HYPOTHETICAL ZEOLITE FRAMEWORK STRUCTURES AND WEAVINGS


TREACY, Michael M.J., Department of Physics, Arizona State University, Tempe, AZ 85287 and O’KEEFFE, Michael, School of Molecular Sciences, Arizona State University, Tempe, AZ 85287

Zeolites are intriguing minerals. Their periodic microporous structures offer high internal surface areas and consequently they have attracted much attention in the chemical industry for applications as molecular sieves and catalysts. Their tectosilicate structure comprises corner-sharing silicate SiO4 tetrahedra, with open channels and pores that allow water (at a minimum) to diffuse reversibly through them. Quartz, although a tectosilicate also, does not allow water to diffuse, and so is not classified as a zeolite. Zeolite structures, usually determined by x-ray and/or electron crystallography, are quite beautiful to behold and the mathematical subtleties underpinning their framework regularity can be quite mesmerizing. There are now about 250 known zeolitic materials, but there are, in principle, an infinite number of possible framework structures if infinitesimal densities (i.e., arbitrarily large internal pores) are permitted.

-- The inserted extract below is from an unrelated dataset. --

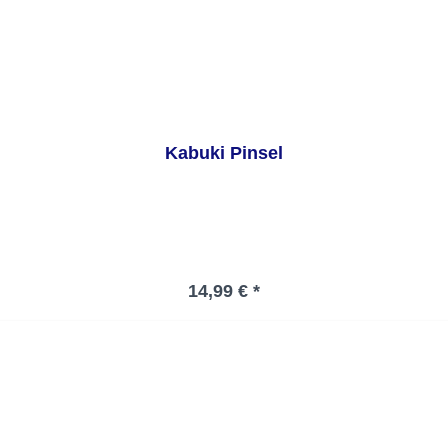
Kabuki Pinsel
Regulärer Preis:
14,99 € *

Hypothetical zeolites can be enumerated mathematically, by treating zeolite frameworks as graphs, where atoms are “vertices,” and bonds are “edges.” Omitting oxygen atoms, graphs can be described as four-valent mappings of Si-Si connections. Conversely, omitting Si atoms, graphs become six-valent (octahedral) mappings of O-O connections. Given the space group and the number of crystallographically unique vertices, zeolitic graphs can be generated by exploring all combinations of edges (bonds) keeping those graphs that are 4- or 6-connected, and then embedding the graphs in 3D by lowering the framework energy under a simple regular-tetrahedral (or, octahedral) cost function. Such mathematical procedures can generate some beautiful and surprising structures, including interlocking and woven structures.

In this talk we present some of our results for zeolitic structures and present a recent extension of our methods to enumerate 3D periodic weaves of threads and networks.